Work instruction >> Reproduce the following article on Latia Howard and American Heart Month word for word.

Passage for review >>
PRINCE GEORGE'S COUNTY, Md. — February is American Heart Month, a time when the nation spotlights heart disease, the No. 1 killer of Americans.
One in three women is diagnosed with cardiovascular disease annually. In addition, research shows that it disproportionately affects women of color. In fact, one out of two Black and Hispanic adults have some form of cardiovascular disease, according to the American Heart Association.
On Friday, everyone is encouraged to wear red to show their support for survivors like Latia Howard.
At just 20 years old, Latia Howard had to give up her dreams of playing in the WNBA when a rare heart condition led to a stroke.
Now, she hopes to use her story to help raise awareness about the deadly disease and share the warning signs to look out for to stay on top of your heart health.
For Latia Howard, her time on the basketball court can be summed up with one motto.
"You give 100% and as long as you give 100%, then I will always be okay with the outcome of the game," said Howard.
Teaching from experience, Howard always gave 100% when she played high school basketball in Prince George's County. She graduated with over 40 scholarship offers to play basketball in college.
"I chose the University of Pittsburgh to play basketball, to be a student-athlete," said Howard.
Howard was being recruited into the WNBA when she started feeling ill and was rushed to the emergency room.

Supplied data >>
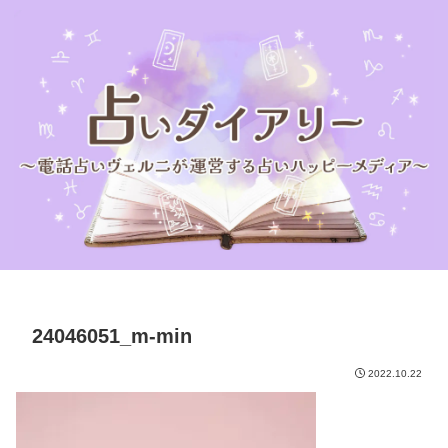
24046051_m-min
2022.10.22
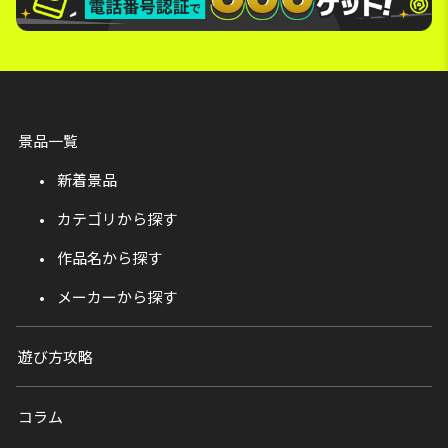
景品一覧
新着景品
カテゴリから探す
作品名から探す
メーカーから探す
遊び方攻略
コラム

Response area >>
PRINCE GEORGE'S COUNTY, Md. — February is American Heart Month, a time when the nation spotlights heart disease, the No. 1 killer of Americans.
One in three women is diagnosed with cardiovascular disease annually. In addition, research shows that it disproportionately affects women of color. In fact, one out of two Black and Hispanic adults have some form of cardiovascular disease, according to the American Heart Association.
On Friday, everyone is encouraged to wear red to show their support for survivors like Latia Howard.
At just 20 years old, Latia Howard had to give up her dreams of playing in the WNBA when a rare heart condition led to a stroke.
Now, she hopes to use her story to help raise awareness about the deadly disease and share the warning signs to look out for to stay on top of your heart health.
For Latia Howard, her time on the basketball court can be summed up with one motto.
"You give 100% and as long as you give 100%, then I will always be okay with the outcome of the game," said Howard.
Teaching from experience, Howard always gave 100% when she played high school basketball in Prince George's County. She graduated with over 40 scholarship offers to play basketball in college.
"I chose the University of Pittsburgh to play basketball, to be a student-athlete," said Howard.
Howard was being recruited into the WNBA when she started feeling ill and was rushed to the emergency room.